Writing Home: Grüße aus Frankfurt!

Greetings from Frankfort!

Paul Cannon
Photo by Norbert Miguletz

Fall 2016
By Paul Cannon ’13

WHEN I ENROLLED AT RICE IN 2006, I arrived with a specific career trajectory firmly in mind. The Shepherd School has a reputation for placing graduates in major American orchestras, and it was that goal alone which I’d pursued since adolescence.

Ten years and two degrees later, I live in Frankfurt, Germany. I’m not in an orchestra, and I couldn’t be happier.

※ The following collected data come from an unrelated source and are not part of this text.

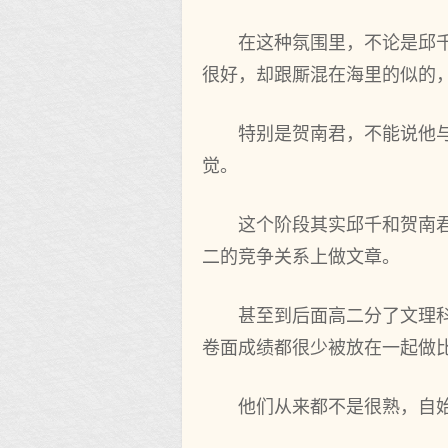
在这种氛围里，不论是邱
很好，却跟厮混在海里的似的
特别是贺南君，不能说他
觉。
这个阶段其实邱千和贺南
二的竞争关系上做文章。
甚至到后面高二分了文理
卷面成绩都很少被放在一起做
他们从来都不是很熟，自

Working with Professor Paul Ellison [the Lynette S. Autrey Professor of Double Bass], I was gently persuaded to put the careerist mentality on the back burner and focus on my musical education. I allowed myself to study techniques and repertoire not directly related to the orchestral job market. I wanted to master any skill to do with double bass, no matter how seemingly useless or trivial. I figured if the focus remained on improving and expanding my abilities, the right job would come at the right time.

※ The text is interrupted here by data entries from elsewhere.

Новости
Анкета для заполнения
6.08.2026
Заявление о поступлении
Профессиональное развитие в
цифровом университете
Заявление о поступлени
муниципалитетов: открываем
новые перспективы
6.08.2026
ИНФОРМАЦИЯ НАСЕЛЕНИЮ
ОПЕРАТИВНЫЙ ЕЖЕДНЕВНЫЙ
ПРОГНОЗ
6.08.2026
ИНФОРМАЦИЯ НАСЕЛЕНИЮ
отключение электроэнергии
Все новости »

Goals have a funny way of changing. As I worked through increasingly obscure and esoteric material, my interests began drifting away from traditional music. I’d studied the most recent developments on my instrument and wanted to continue that work.

The call came in 2012, halfway through my master’s degree at Rice. Ensemble Modern, a flagship institution for contemporary music, had an opening and offered me a trial. Arriving in Frankfurt, I was greeted by some very welcome advice: “Please don’t hold back. We like our bass player to push us.” This was the right job. I was home.

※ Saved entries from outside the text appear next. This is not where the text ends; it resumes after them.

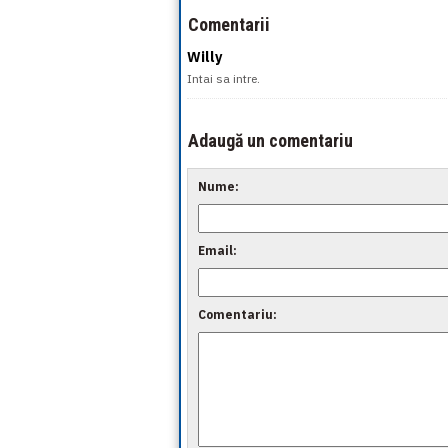
Comentarii
Willy
Intai sa intre.
Adaugă un comentariu
Nume:
Email:
Comentariu:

These days, I spend much of my time touring with this great ensemble. Last year, I recorded four albums and played 55 concerts all over the world. Unlike a typical orchestra, most of these concerts were unique programs, including several dozen premieres and many more rarely performed works. This means I’m always learning new, often very difficult music — sometimes inventing new techniques on the fly to accommodate new compositional ideas.

The small size and flexibility of the group allows us to pursue any kind of project, from concerts to theater to ballet to electronica to educational. I’m meeting all types of artists and musicians wherever we go. I’m proud to be a small part in an international community of cultural experimenters and trailblazers.

I have learned, and continue to appreciate, that there’s no such thing as useless knowledge or trivial abilities. I’m challenged every day to improve and expand my craft. When it comes to that point, I won’t be holding back.